Haliyle CHP’yi konuştuk.

“Sen Kemal Bey’in istifasını istiyorsun ama etmez” dedi.

Hikmet Abi’ye göre, Kılıçdaroğlu partiye Deniz Baykal’dan bile daha fazla zarar veriyordu.

CHP içinde sağa en yakın ve sağdan en fazla saygı gören siyasetçi olan Hikmet Çetin’e göre Kılıçdaroğlu CHP’yi çok fazla sağa çekiyordu ve neredeyse bunun bir “proje” olduğuna inanacaktı.

“Keşke SHP’yi kapatmasaydık. Keşke Sosyal Demokrat Halkçı Parti’yi CHP ile birleştirmeseydik. Bugün SHP kalsaydı. Bugün böyle bir partiye ne kadar ihtiyaç olduğunu görüyoruz” dedi.

Siyasetteki yaşayan en büyük tecrübe olarak muhtemelen haklı idi.


Ekonomik mi açgözlülük mü!

Bazı zamların ekonomik koşullardan ve iktidarın ekonomi politikasındaki hatalardan kaynaklandığını ama kimilerinin ise sadece ve sadece açgözlülükten olduğunu kusura bakmazsanız yaşadığım bir örnekle anlatacağım.

Oturduğum sokakta yola araç park etmek mümkün değil.

Bir arka sokakta ise İspark var.

Benim de bir gazeteci olarak İspark’tan indirimli yararlanma hakkım. Ancak bu gibi ayrıcalıkları kullanmayı asla sevmediğim için onu da asla kullanmıyorum.

Onun yerine oturduğum sokaktaki vale hizmeti veren bir özel şirkete aboneyim.

Doha doğrusu abone idim.

Bu şirket pandeminin ardından, 2021 yılında belediye ile anlaşarak hizmet vermeye başladı.

İlk başladığında aylık abonelik ücreti 600 TL idi.

Kısa süre sonra bu ücreti 750 TL yaptı.

Yıl sonu geldiğinde 1000 TL’yi bulmuştu. 2022 yılına 1500 TL ile girdi. 6 ayda bir gelen artışlarla 2023 başında fiyat 2500 TL’ye yükseldi. Temmuz başında ise 3750 TL istediler.

Bu de artık bu hizmetten yararlanmak istemediğimi söyledim. Karda kışta bu hizmeti vermek çalışan çocuklara aynı oranda zam yapsa, vallahi de billahi de bu hizmeti almaya devam ederdim ama biliyorum ki, yapmıyorlar. 
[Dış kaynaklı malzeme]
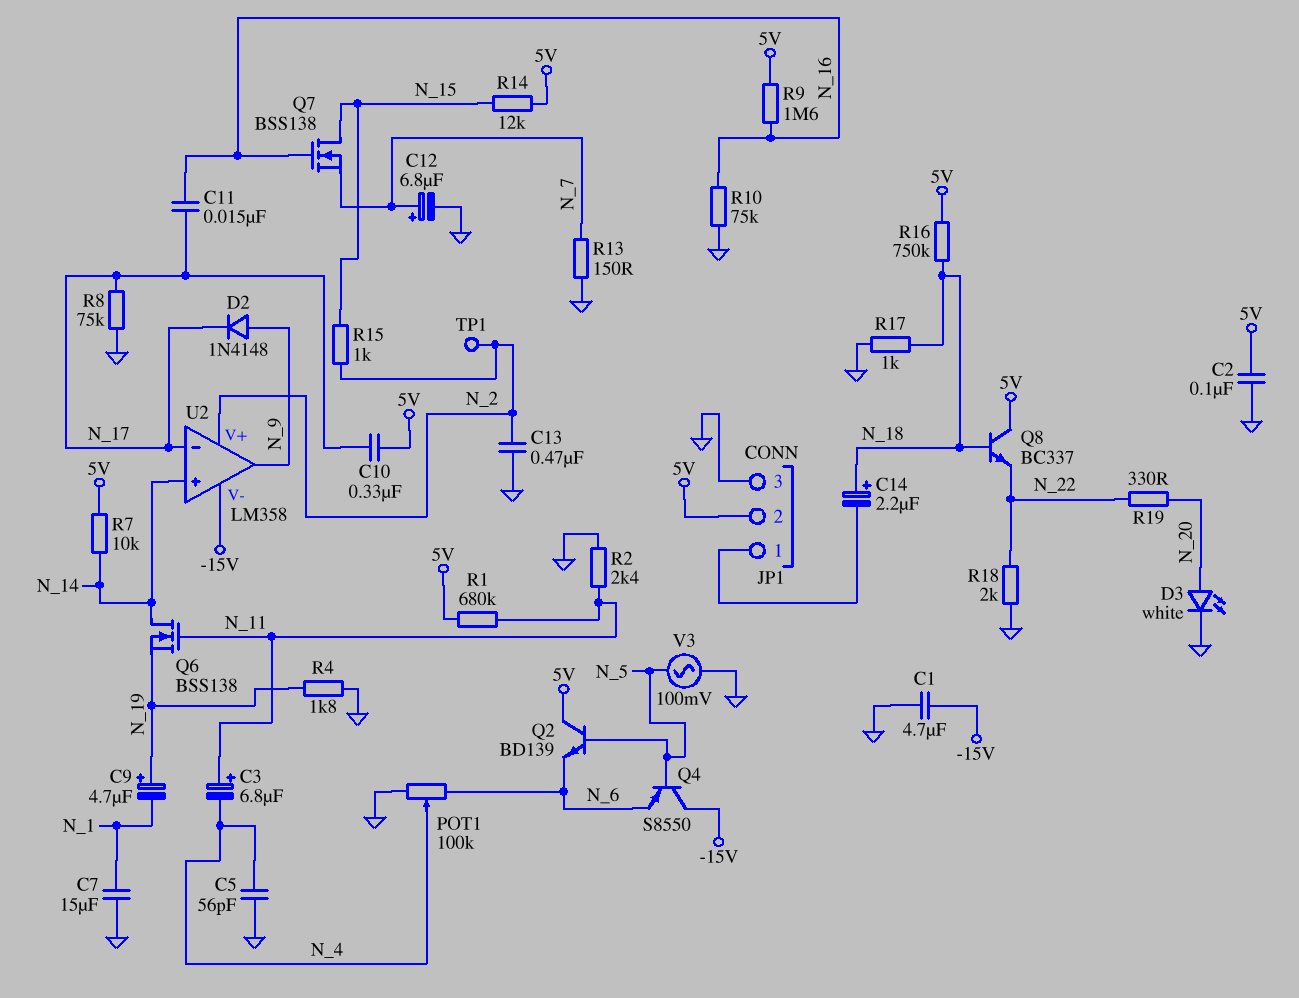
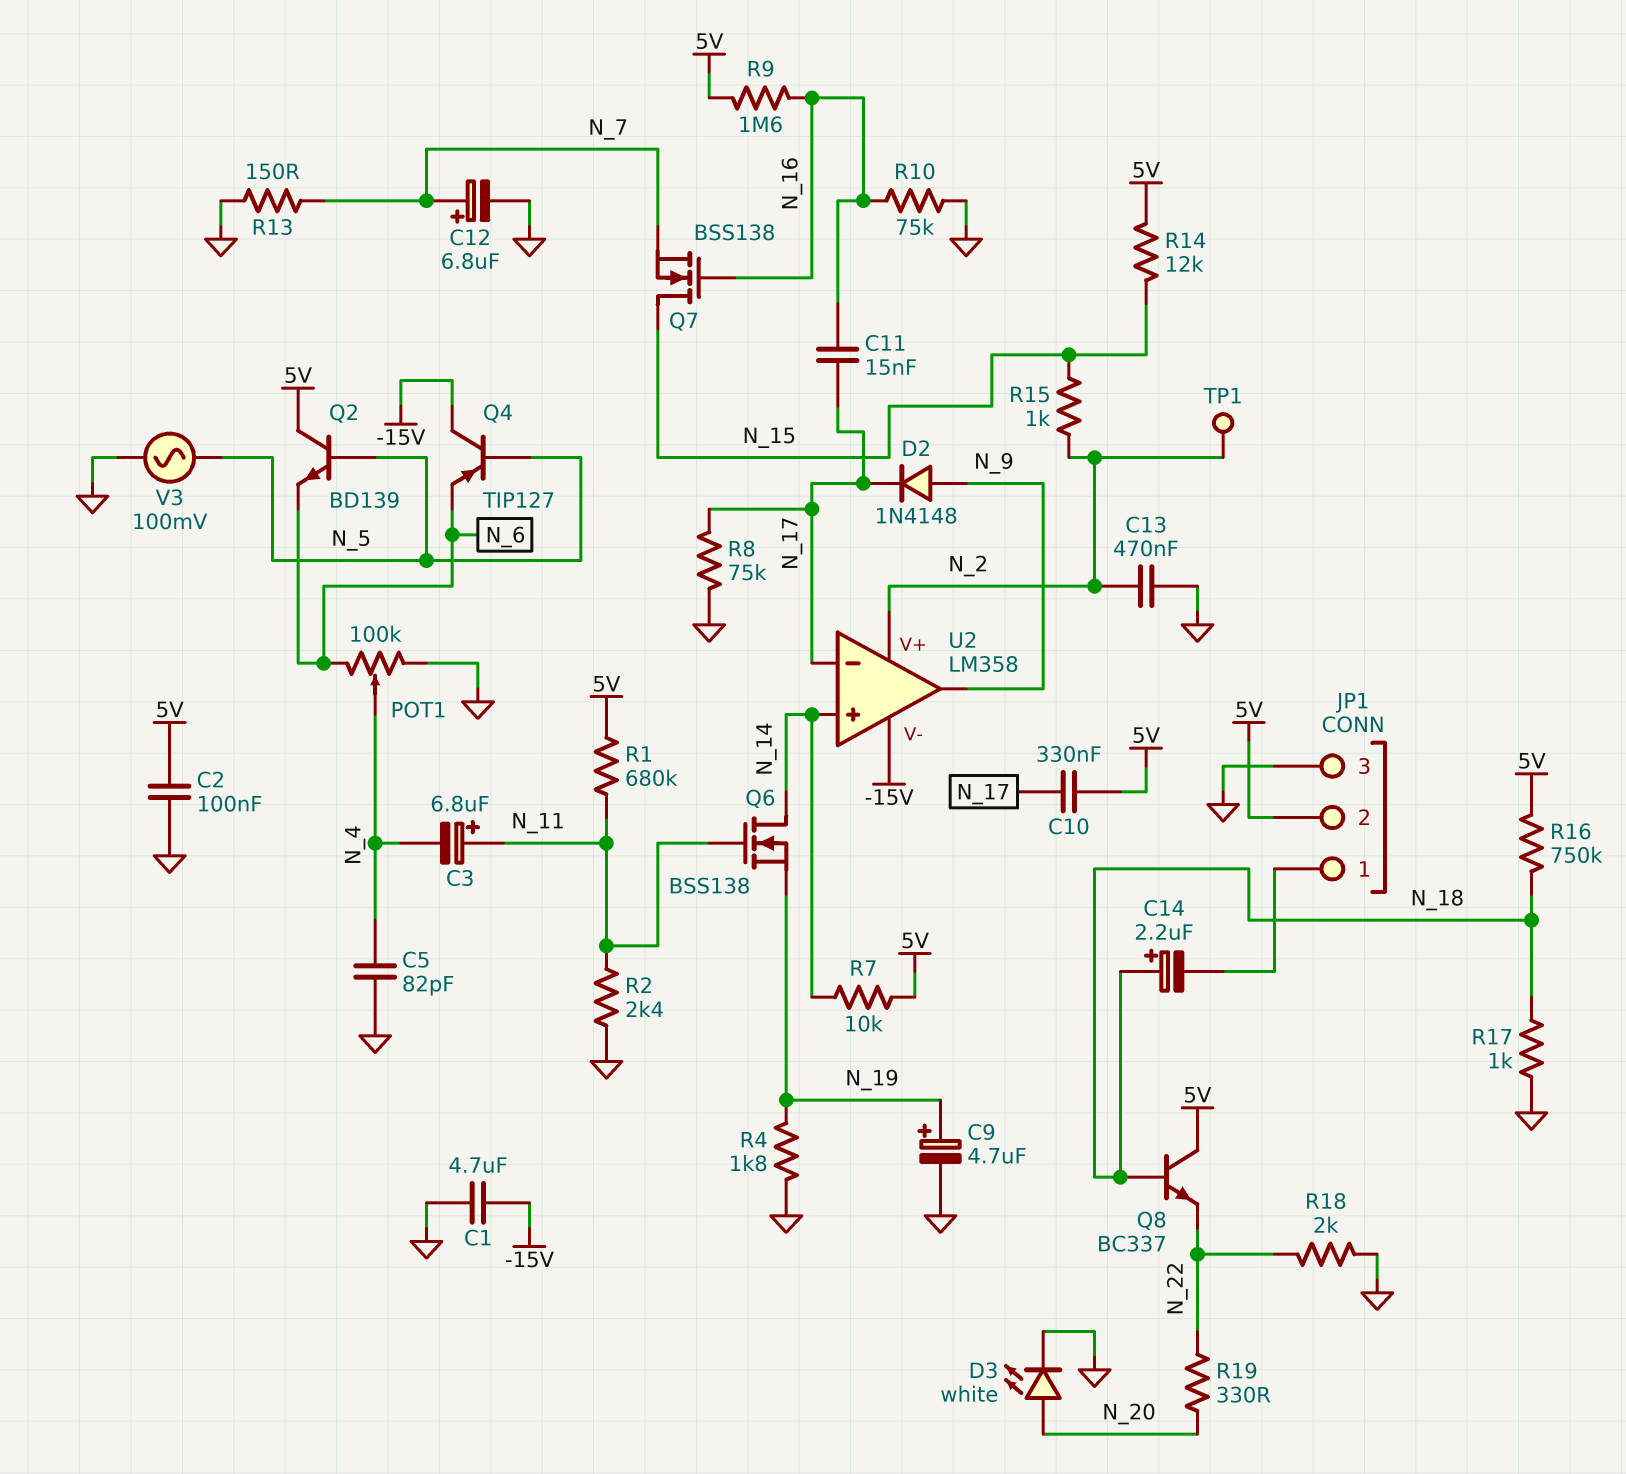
C5: 56pF (GND, N_4) -> 82pF (GND, N_4)
C7: 15uF (GND, N_1) -> none
C9: 4.7uF (plus N_19, minus N_1) -> 4.7uF (plus N_19, minus GND)
Q4: PNP S8550 (B N_5, C -15V, E N_6) -> PNP TIP127 (B N_5, C -15V, E N_6)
O yüzden ben de 500 metre yürüyüp, aracımı yakın sayılabilecek bir otoparka bırakabilirim. 

Sorun değil. 

Ama 2 sene içinde 6 katından fazla artış sizce normal mi!

Ve etrafımızda bu gibi örnekler az mı! Bu gibilerden hizmet veya mal almayı kesmek en doğrusu değil mi!


NE ZAMAN İNSAN OLURUZ?

Onurlu gibi görünen insanlar onurlu davrandıkları zaman.